## GOAL OF THE EXERCISE
Your answer must be the records below, given again exactly, with no pictures in it.

## DATA PROVIDED
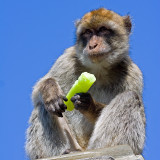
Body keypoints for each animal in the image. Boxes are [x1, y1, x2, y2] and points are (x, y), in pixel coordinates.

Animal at [25, 8, 145, 159]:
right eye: (88, 32)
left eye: (103, 30)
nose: (92, 45)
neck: (98, 69)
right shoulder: (66, 60)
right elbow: (38, 91)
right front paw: (50, 91)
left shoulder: (133, 74)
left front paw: (89, 104)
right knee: (42, 106)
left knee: (130, 97)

## OUTPUT FOR THIS EXERCISE
Body keypoints for each animal in the image. Boxes are [x1, y1, x2, y2] and points are (x, y), in pixel coordinates.

Animal at [25, 8, 145, 159]:
right eye: (88, 32)
left eye: (103, 30)
nose: (92, 45)
neck: (98, 69)
right shoulder: (66, 60)
right elbow: (38, 91)
right front paw: (50, 91)
left shoulder: (133, 74)
left front paw: (89, 104)
right knee: (42, 106)
left knee: (130, 97)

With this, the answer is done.